* Your task
Arrange every line of the material as a JSON list of strings, one string per line, leaving out blank lines.

* Exercise data
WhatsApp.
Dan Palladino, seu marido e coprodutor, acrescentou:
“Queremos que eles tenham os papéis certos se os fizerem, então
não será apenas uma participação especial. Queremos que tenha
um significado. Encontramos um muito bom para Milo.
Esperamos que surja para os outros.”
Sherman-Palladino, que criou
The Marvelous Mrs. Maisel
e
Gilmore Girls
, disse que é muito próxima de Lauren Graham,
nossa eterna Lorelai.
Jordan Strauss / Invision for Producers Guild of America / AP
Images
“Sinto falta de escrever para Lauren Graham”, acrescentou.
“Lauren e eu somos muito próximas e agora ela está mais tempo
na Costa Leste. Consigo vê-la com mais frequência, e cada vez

* Worked solution
[
  "WhatsApp.",
  "Dan Palladino, seu marido e coprodutor, acrescentou:",
  "“Queremos que eles tenham os papéis certos se os fizerem, então",
  "não será apenas uma participação especial. Queremos que tenha",
  "um significado. Encontramos um muito bom para Milo.",
  "Esperamos que surja para os outros.”",
  "Sherman-Palladino, que criou",
  "The Marvelous Mrs. Maisel",
  "e",
  "Gilmore Girls",
  ", disse que é muito próxima de Lauren Graham,",
  "nossa eterna Lorelai.",
  "Jordan Strauss / Invision for Producers Guild of America / AP",
  "Images",
  "“Sinto falta de escrever para Lauren Graham”, acrescentou.",
  "“Lauren e eu somos muito próximas e agora ela está mais tempo",
  "na Costa Leste. Consigo vê-la com mais frequência, e cada vez"
]